Here are a few ideas for questions to answer: Does sharing content on social channels influence consideration for products and services? Does sharing content published on your website influence a higher or lower propensity for consideration? Does curating content influence a higher or lower propensity for consideration?
Use custom segments to analyze control groups.
To conduct your analysis, use the custom segments you created for GA default social users and social link clickers.
Export the Google Analytics data to Excel to calculate percent changes between your control groups.
Navigate to the reports that hold the metrics you want to analyze, then copy and paste the metrics into an Excel spreadsheet or use the Export function to create a file with raw data that you can open in Excel.
Calculate the percent changes from one group to the other to see where the outliers are and highlight the insights you find in the data.

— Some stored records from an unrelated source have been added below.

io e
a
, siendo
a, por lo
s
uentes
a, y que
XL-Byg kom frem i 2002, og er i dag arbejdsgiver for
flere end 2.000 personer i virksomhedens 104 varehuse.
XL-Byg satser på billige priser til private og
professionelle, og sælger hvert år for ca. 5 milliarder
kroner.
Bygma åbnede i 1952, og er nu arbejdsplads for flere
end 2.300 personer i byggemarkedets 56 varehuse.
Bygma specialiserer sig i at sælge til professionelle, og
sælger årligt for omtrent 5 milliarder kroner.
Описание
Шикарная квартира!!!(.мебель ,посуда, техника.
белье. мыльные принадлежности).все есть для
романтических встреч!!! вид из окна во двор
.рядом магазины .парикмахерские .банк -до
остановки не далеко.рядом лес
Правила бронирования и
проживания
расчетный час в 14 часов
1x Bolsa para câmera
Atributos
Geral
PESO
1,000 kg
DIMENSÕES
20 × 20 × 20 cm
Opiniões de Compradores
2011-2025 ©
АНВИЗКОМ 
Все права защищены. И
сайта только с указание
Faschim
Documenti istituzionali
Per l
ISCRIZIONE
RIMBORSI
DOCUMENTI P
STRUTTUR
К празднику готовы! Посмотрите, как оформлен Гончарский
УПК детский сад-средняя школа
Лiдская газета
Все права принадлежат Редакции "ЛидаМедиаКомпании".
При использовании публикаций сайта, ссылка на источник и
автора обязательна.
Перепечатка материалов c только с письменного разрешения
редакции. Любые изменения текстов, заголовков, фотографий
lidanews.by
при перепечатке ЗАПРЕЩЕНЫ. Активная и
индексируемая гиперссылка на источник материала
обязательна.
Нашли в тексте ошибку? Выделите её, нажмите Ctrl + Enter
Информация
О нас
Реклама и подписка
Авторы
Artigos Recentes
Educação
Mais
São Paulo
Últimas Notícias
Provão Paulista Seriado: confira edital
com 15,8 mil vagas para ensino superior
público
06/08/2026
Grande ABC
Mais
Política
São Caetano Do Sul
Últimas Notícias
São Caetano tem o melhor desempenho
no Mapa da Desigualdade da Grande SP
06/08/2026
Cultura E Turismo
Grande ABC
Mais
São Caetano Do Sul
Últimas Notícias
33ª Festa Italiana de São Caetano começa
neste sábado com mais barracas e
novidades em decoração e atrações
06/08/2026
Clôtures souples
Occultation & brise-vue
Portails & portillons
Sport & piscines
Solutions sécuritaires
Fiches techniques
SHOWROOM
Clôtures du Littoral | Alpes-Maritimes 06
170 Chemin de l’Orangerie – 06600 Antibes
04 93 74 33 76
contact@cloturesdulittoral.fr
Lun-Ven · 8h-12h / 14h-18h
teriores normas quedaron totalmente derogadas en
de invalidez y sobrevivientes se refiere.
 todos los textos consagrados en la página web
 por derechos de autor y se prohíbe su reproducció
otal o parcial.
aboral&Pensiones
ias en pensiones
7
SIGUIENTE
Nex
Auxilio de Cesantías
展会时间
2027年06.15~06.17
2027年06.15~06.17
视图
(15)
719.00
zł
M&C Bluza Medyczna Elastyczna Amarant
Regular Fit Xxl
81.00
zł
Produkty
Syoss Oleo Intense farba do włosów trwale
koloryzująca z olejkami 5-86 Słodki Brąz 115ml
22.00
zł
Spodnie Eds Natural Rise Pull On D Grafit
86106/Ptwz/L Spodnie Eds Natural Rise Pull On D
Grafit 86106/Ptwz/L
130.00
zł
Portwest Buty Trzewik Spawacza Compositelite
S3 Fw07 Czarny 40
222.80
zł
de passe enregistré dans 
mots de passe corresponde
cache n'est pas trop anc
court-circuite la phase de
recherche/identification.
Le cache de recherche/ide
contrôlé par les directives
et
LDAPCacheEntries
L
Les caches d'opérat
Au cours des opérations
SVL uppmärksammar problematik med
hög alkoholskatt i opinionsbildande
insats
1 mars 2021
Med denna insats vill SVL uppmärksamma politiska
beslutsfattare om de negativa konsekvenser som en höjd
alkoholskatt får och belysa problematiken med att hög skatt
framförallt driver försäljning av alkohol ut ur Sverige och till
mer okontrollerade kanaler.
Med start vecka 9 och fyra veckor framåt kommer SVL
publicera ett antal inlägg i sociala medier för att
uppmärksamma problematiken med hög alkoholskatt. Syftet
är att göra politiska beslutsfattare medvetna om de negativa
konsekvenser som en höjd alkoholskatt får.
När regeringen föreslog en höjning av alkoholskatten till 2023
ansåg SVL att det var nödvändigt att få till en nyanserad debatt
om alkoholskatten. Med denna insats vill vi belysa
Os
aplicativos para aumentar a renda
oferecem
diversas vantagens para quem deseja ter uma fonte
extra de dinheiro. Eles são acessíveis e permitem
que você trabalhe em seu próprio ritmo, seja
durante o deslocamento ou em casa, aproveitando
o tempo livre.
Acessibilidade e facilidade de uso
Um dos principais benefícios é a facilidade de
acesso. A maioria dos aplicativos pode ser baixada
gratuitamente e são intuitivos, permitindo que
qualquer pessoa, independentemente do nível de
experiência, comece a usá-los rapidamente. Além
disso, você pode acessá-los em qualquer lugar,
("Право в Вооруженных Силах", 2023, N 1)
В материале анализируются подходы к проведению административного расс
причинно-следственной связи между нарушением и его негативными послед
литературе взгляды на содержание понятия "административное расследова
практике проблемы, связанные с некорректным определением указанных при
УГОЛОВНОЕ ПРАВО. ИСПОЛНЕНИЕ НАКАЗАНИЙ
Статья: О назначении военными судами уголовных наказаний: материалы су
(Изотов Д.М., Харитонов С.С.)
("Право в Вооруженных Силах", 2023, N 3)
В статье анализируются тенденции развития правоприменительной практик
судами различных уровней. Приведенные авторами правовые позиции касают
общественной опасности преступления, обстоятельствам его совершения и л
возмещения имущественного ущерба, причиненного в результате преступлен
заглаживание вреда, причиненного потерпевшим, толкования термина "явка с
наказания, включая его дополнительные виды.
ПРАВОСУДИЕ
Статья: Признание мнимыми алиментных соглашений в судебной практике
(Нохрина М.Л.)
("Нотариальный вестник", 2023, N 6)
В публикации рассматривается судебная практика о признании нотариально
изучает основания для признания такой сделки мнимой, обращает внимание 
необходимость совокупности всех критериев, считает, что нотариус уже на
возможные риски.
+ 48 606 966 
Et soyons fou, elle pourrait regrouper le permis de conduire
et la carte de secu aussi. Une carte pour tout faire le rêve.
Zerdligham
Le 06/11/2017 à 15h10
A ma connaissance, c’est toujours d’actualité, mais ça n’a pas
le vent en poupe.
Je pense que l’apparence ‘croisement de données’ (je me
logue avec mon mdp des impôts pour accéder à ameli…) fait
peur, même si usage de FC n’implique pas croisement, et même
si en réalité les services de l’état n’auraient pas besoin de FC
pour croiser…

Interested in conducting an analysis like this inside of your Google Analytics account?Here are resources with the pre-built segments and a custom report on goal conversion data.
Understanding how to measure social media ROI has been the number-one topic marketers want to understand for the last four years.
Look at how social media influences the customer journey of awareness, engagement, consideration, acquisition, retention, advocacy and loyalty.
Use Google Analytics to set up control groups to identify the website visits.